Tuesday, August 14, 2018

Did An Amazon Warrior Woman Name California?

August 14, 2018
    Another cool day in Flagstaff. Had breakfast at this little cafe, Carmels. Fresh squeezed orange juice, huevos rancheros with homemade pinto beans. Excellent food.



Breakfast at Carmel's

   And then dinner here:


BBB at Tourist Home


Rush hour weather in the rain

Queen Califia 
  Doing research on Baja I ran across a reference to an Amazon queen named Calafia (also styled as Califia) who allegedly lived on an island—California was thought to be an island until abut 1710—and it is from her that the name California resulted. 

   Here's a clarification on the island concept: "In 1539 Francisco de Ulloa sailed around both shores of the Sea of Cortes/Gulf of California and half way up the Pacific coast of Baja.  So he proved it was a peninsula.  A lot of people continued to claim Baja was an island, but there might be a method to this madness.  Spain claimed a lot of unexplored land in North & South America and they didn't want too much information to get out to the other European powers. This might be an early example of disinformation."
—Richard Coyer


 Queen Califia of the Baja Amazons

Here is a quote from the first published reference to her is mentioned:

“Know ye that at the right hand of the Indies [the American Continent] there is an island called California, very close to that part of the Terrestrial Paradise, which was inhabited by black women without a single man among them, and they lived in the manner of Amazons. They were robust of body with strong passionate hearts and great virtue. The island itself is one of the wildest in the world on account of the bold and craggy rocks.”
—Spanish writer, Garci Rodríguez de Montalvo, in 1500 in his novel, "Las sergas de Esplandián" (The Adventures of Esplandián)

    Some 30 years later, Hernan Cortez, who was very familiar with the popular novel, mounted two expeditions to find this island and the Amazon queen.

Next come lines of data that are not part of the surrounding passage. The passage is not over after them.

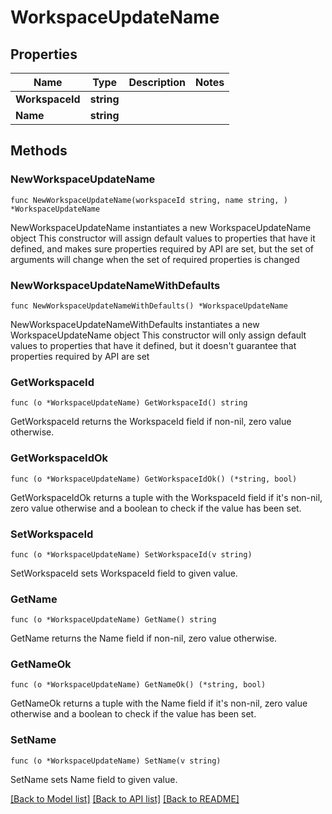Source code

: # WorkspaceUpdateName

## Properties

Name | Type | Description | Notes
------------ | ------------- | ------------- | -------------
**WorkspaceId** | **string** |  | 
**Name** | **string** |  | 

## Methods

### NewWorkspaceUpdateName

`func NewWorkspaceUpdateName(workspaceId string, name string, ) *WorkspaceUpdateName`

NewWorkspaceUpdateName instantiates a new WorkspaceUpdateName object
This constructor will assign default values to properties that have it defined,
and makes sure properties required by API are set, but the set of arguments
will change when the set of required properties is changed

### NewWorkspaceUpdateNameWithDefaults

`func NewWorkspaceUpdateNameWithDefaults() *WorkspaceUpdateName`

NewWorkspaceUpdateNameWithDefaults instantiates a new WorkspaceUpdateName object
This constructor will only assign default values to properties that have it defined,
but it doesn't guarantee that properties required by API are set

### GetWorkspaceId

`func (o *WorkspaceUpdateName) GetWorkspaceId() string`

GetWorkspaceId returns the WorkspaceId field if non-nil, zero value otherwise.

### GetWorkspaceIdOk

`func (o *WorkspaceUpdateName) GetWorkspaceIdOk() (*string, bool)`

GetWorkspaceIdOk returns a tuple with the WorkspaceId field if it's non-nil, zero value otherwise
and a boolean to check if the value has been set.

### SetWorkspaceId

`func (o *WorkspaceUpdateName) SetWorkspaceId(v string)`

SetWorkspaceId sets WorkspaceId field to given value.


### GetName

`func (o *WorkspaceUpdateName) GetName() string`

GetName returns the Name field if non-nil, zero value otherwise.

### GetNameOk

`func (o *WorkspaceUpdateName) GetNameOk() (*string, bool)`

GetNameOk returns a tuple with the Name field if it's non-nil, zero value otherwise
and a boolean to check if the value has been set.

### SetName

`func (o *WorkspaceUpdateName) SetName(v string)`

SetName sets Name field to given value.



[[Back to Model list]](../README.md#documentation-for-models) [[Back to API list]](../README.md#documentation-for-api-endpoints) [[Back to README]](../README.md)


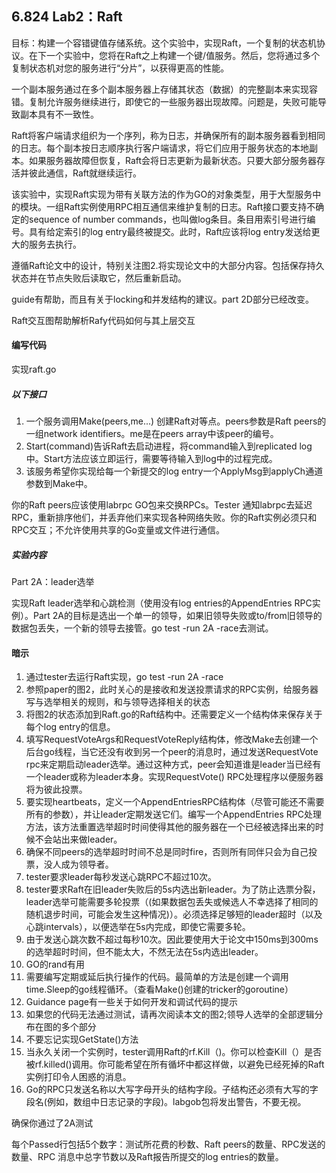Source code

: ## 6.824 Lab2：Raft

目标：构建一个容错键值存储系统。这个实验中，实现Raft，一个复制的状态机协议。在下一个实验中，您将在Raft之上构建一个键/值服务。然后，您将通过多个复制状态机对您的服务进行“分片”，以获得更高的性能。

一个副本服务通过在多个副本服务器上存储其状态（数据）的完整副本来实现容错。复制允许服务继续进行，即使它的一些服务器出现故障。问题是，失败可能导致副本具有不一致性。

Raft将客户端请求组织为一个序列，称为日志，并确保所有的副本服务器看到相同的日志。每个副本按日志顺序执行客户端请求，将它们应用于服务状态的本地副本。如果服务器故障但恢复，Raft会将日志更新为最新状态。只要大部分服务器存活并彼此通信，Raft就继续运行。

该实验中，实现Raft实现为带有关联方法的作为GO的对象类型，用于大型服务中的模块。一组Raft实例使用RPC相互通信来维护复制的日志。Raft接口要支持不确定的sequence of number commands，也叫做log条目。条目用索引号进行编号。具有给定索引的log entry最终被提交。此时，Raft应该将log entry发送给更大的服务去执行。

遵循Raft论文中的设计，特别关注图2.将实现论文中的大部分内容。包括保存持久状态并在节点失败后读取它，然后重新启动。

guide有帮助，而且有关于locking和并发结构的建议。part 2D部分已经改变。

Raft交互图帮助解析Rafy代码如何与其上层交互

#### 编写代码

实现raft.go

##### 以下接口

1. 一个服务调用Make(peers,me...) 创建Raft对等点。peers参数是Raft peers的一组network identifiers。me是在peers array中该peer的编号。
2. Start(command)告诉Raft去启动进程，将command输入到replicated log中。Start方法应该立即运行，需要等待输入到log中的过程完成。
3. 该服务希望你实现给每一个新提交的log entry一个ApplyMsg到applyCh通道参数到Make中。

你的Raft peers应该使用labrpc GO包来交换RPCs。Tester 通知labrpc去延迟RPC，重新排序他们，并丢弃他们来实现各种网络失败。你的Raft实例必须只和RPC交互；不允许使用共享的Go变量或文件进行通信。

##### 实验内容

Part 2A：leader选举

实现Raft leader选举和心跳检测（使用没有log entries的AppendEntries RPC实例）。Part 2A的目标是选出一个单一的领导，如果旧领导失败或to/from旧领导的数据包丢失，一个新的领导去接管。go test -run 2A -race去测试。

#### 暗示

1. 通过tester去运行Raft实现，go test -run 2A -race
2. 参照paper的图2，此时关心的是接收和发送投票请求的RPC实例，给服务器写与选举相关的规则，和与领导选择相关的状态
3. 将图2的状态添加到Raft.go的Raft结构中。还需要定义一个结构体来保存关于每个log entry的信息。
4. 填写RequestVoteArgs和RequestVoteReply结构体，修改Make去创建一个后台go线程，当它还没有收到另一个peer的消息时，通过发送RequestVote rpc来定期启动leader选举。通过这种方式，peer会知道谁是leader当已经有一个leader或称为leader本身。实现RequestVote() RPC处理程序以便服务器将为彼此投票。
5. 要实现heartbeats，定义一个AppendEntriesRPC结构体（尽管可能还不需要所有的参数），并让leader定期发送它们。编写一个AppendEntries RPC处理方法，该方法重置选举超时时间使得其他的服务器在一个已经被选择出来的时候不会站出来做leader。
6. 确保不同peers的选举超时时间不总是同时fire，否则所有同伴只会为自己投票，没人成为领导者。
7. tester要求leader每秒发送心跳RPC不超过10次。
8. tester要求Raft在旧leader失败后的5s内选出新leader。为了防止选票分裂，leader选举可能需要多轮投票（(如果数据包丢失或候选人不幸选择了相同的随机退步时间，可能会发生这种情况)）。必须选择足够短的leader超时（以及心跳intervals），以便选举在5s内完成，即使它需要多轮。
9. 由于发送心跳次数不超过每秒10次。因此要使用大于论文中150ms到300ms的选举超时时间，但不能太大，不然无法在5s内选出leader。
10. GO的rand有用
11. 需要编写定期或延后执行操作的代码。最简单的方法是创建一个调用time.Sleep的go线程循环。（查看Make()创建的tricker的goroutine）
12. Guidance page有一些关于如何开发和调试代码的提示
13. 如果您的代码无法通过测试，请再次阅读本文的图2;领导人选举的全部逻辑分布在图的多个部分
14. 不要忘记实现GetState()方法
15. 当永久关闭一个实例时，tester调用Raft的rf.Kill（)。你可以检查Kill（）是否被rf.killed()调用。你可能希望在所有循坏中都这样做，以避免已经死掉的Raft实例打印令人困惑的消息。
16. Go的RPC只发送名称以大写字母开头的结构字段。子结构还必须有大写的字段名(例如，数组中日志记录的字段)。labgob包将发出警告，不要无视。

确保你通过了2A测试

每个Passed行包括5个数字：测试所花费的秒数、Raft peers的数量、RPC发送的数量、RPC 消息中总字节数以及Raft报告所提交的log entries的数量。

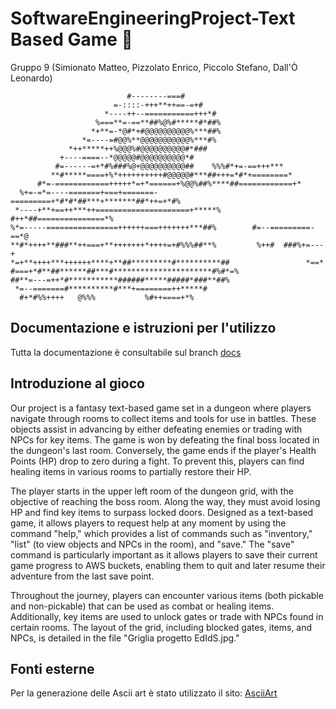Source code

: # SoftwareEngineeringProject-Text Based Game :european_castle:

Gruppo 9 (Simionato Matteo, Pizzolato Enrico, Piccolo Stefano, Dall'Ò Leonardo)
                                                                                                    
                                                           
                              #--------===#                                  
                           =-::::-+++**++==-=+#                              
                         *----++--===========+++*#                           
                       %===**=-==**##%@%#*****#*##%                          
                      *+**=-*@#*+#@@@@@@@@@@%***##%                          
                    *=----=#@@%**@@@@@@@@@@@%***#%                           
                 *++*****++%@@@%#@@@@@@@@@@#*###                             
               +----====--*@@@@@#@@@@@@@@@@*#                                
              #=------=+*#%###%@+@@@@@@@@@@##    %%%#*+=-==+++***            
             **#*****====+%*++++++++++#@@@@@#***##+++=*#*+========*          
          #*=-============+++++*=+*======+%@@%##%****##============+*        
      %+=-=*=----=======+===+=======-=========+*#*#*##***+*******##*++=+*#%  
     *----+**+==++***++=====================+*****%  #++*##===============*% 
    %*=-----================++++++===+++++++***##%        #=--=========-==*@ 
    **#*++++**###**++===+**+++++++*++++=+#%%%##**%         %++#  ###%+=---+  
    *=+**++++***++++++****+**##*********#**********##                 *==*  
    #===+*#**##******##***#**********************#%#*=%                         
    ##**=---=++*#***********######*****#####*###**##%                          
     *=--=======#**********#***+========++*****#                              
      #+*#%%++++   @%%%           %#++====+*%                                 
                                                                                                   
                                                                                
                                                                      

## Documentazione e istruzioni per l'utilizzo
Tutta la documentazione è consultabile sul branch [docs](https://github.com/TeoSimii/SoftwareEngineeringProject/tree/docs)

## Introduzione al gioco
Our project is a fantasy text-based game set in a dungeon where players navigate through rooms to collect items and tools for use in battles. These objects assist in advancing by either defeating enemies or trading with NPCs for key items. The game is won by defeating the final boss located in the dungeon's last room. Conversely, the game ends if the player's Health Points (HP) drop to zero during a fight. To prevent this, players can find healing items in various rooms to partially restore their HP.

The player starts in the upper left room of the dungeon grid, with the objective of reaching the boss room. Along the way, they must avoid losing HP and find key items to surpass locked doors. Designed as a text-based game, it allows players to request help at any moment by using the command "help," which provides a list of commands such as "inventory," "list" (to view objects and NPCs in the room), and "save." The "save" command is particularly important as it allows players to save their current game progress to AWS buckets, enabling them to quit and later resume their adventure from the last save point.

Throughout the journey, players can encounter various items (both pickable and non-pickable) that can be used as combat or healing items. Additionally, key items are used to unlock gates or trade with NPCs found in certain rooms. The layout of the grid, including blocked gates, items, and NPCs, is detailed in the file "Griglia progetto EdIdS.jpg."



## Fonti esterne
Per la generazione delle Ascii art è stato utilizzato il sito: [AsciiArt](https://www.asciiart.eu/image-to-ascii)
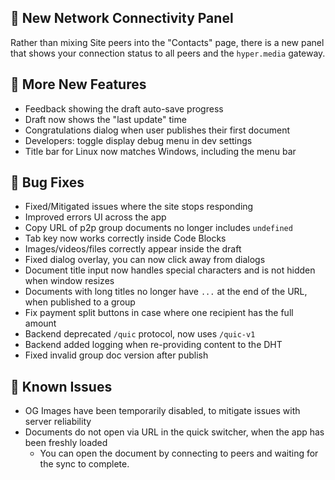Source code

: ## 🔌 New Network Connectivity Panel

Rather than mixing Site peers into the "Contacts" page, there is a new panel that shows your connection status to all peers and the `hyper.media` gateway.

## 🎉 More New Features

- Feedback showing the draft auto-save progress
- Draft now shows the "last update" time
- Congratulations dialog when user publishes their first document
- Developers: toggle display debug menu in dev settings
- Title bar for Linux now matches Windows, including the menu bar

## 🐛 Bug Fixes

- Fixed/Mitigated issues where the site stops responding
- Improved errors UI across the app
- Copy URL of p2p group documents no longer includes `undefined`
- Tab key now works correctly inside Code Blocks
- Images/videos/files correctly appear inside the draft
- Fixed dialog overlay, you can now click away from dialogs
- Document title input now handles special characters and is not hidden when window resizes
- Documents with long titles no longer have `...` at the end of the URL, when published to a group
- Fix payment split buttons in case where one recipient has the full amount
- Backend deprecated `/quic` protocol, now uses `/quic-v1`
- Backend added logging when re-providing content to the DHT
- Fixed invalid group doc version after publish

## 🚨 Known Issues

- OG Images have been temporarily disabled, to mitigate issues with server reliability
- Documents do not open via URL in the quick switcher, when the app has been freshly loaded
  - You can open the document by connecting to peers and waiting for the sync to complete.
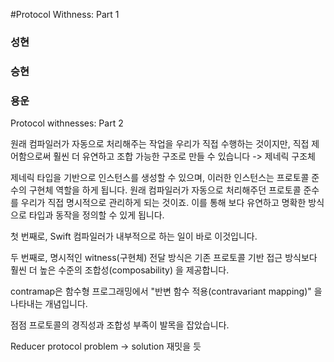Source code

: #Protocol Withness: Part 1
### 성현

### 승현

### 용운
Protocol withnesses: Part 2

원래 컴파일러가 자동으로 처리해주는 작업을 우리가 직접 수행하는 것이지만, 직접 제어함으로써 훨씬 더 유연하고 조합 가능한 구조로 만들 수 있습니다 -> 제네릭 구조체

제네릭 타입을 기반으로 인스턴스를 생성할 수 있으며, 이러한 인스턴스는 프로토콜 준수의 구현체 역할을 하게 됩니다. 원래 컴파일러가 자동으로 처리해주던 프로토콜 준수를 우리가 직접 명시적으로 관리하게 되는 것이죠. 이를 통해 보다 유연하고 명확한 방식으로 타입과 동작을 정의할 수 있게 됩니다.

첫 번째로, Swift 컴파일러가 내부적으로 하는 일이 바로 이것입니다.

두 번째로, 명시적인 witness(구현체) 전달 방식은 기존 프로토콜 기반 접근 방식보다 훨씬 더 높은 수준의 조합성(composability) 을 제공합니다.

contramap은 함수형 프로그래밍에서 "반변 함수 적용(contravariant mapping)" 을 나타내는 개념입니다.

점점 프로토콜의 경직성과 조합성 부족이 발목을 잡았습니다.



Reducer protocol problem -> solution 재밋을 듯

The first expedition was marred by mutiny and the leaders were wiped out when they went ashore to find water, but Cortez himself succeeded in the second expedition and this is where the name The Sea of Cortez originated.

 From Wikipedia, we get this: "The name of Calafia was likely formed from the Arabic word khalifa (religious state leader) which is known as caliph in English and califa in Spanish. Similarly, the name of Calafia's monarchy, California, likely originated from the same root, fabricated by the author to remind the 16th-century Spanish reader of the reconquista, a centuries-long fight between Christians and Muslims which had recently concluded in Spain."

"Once you go black you'll never go back."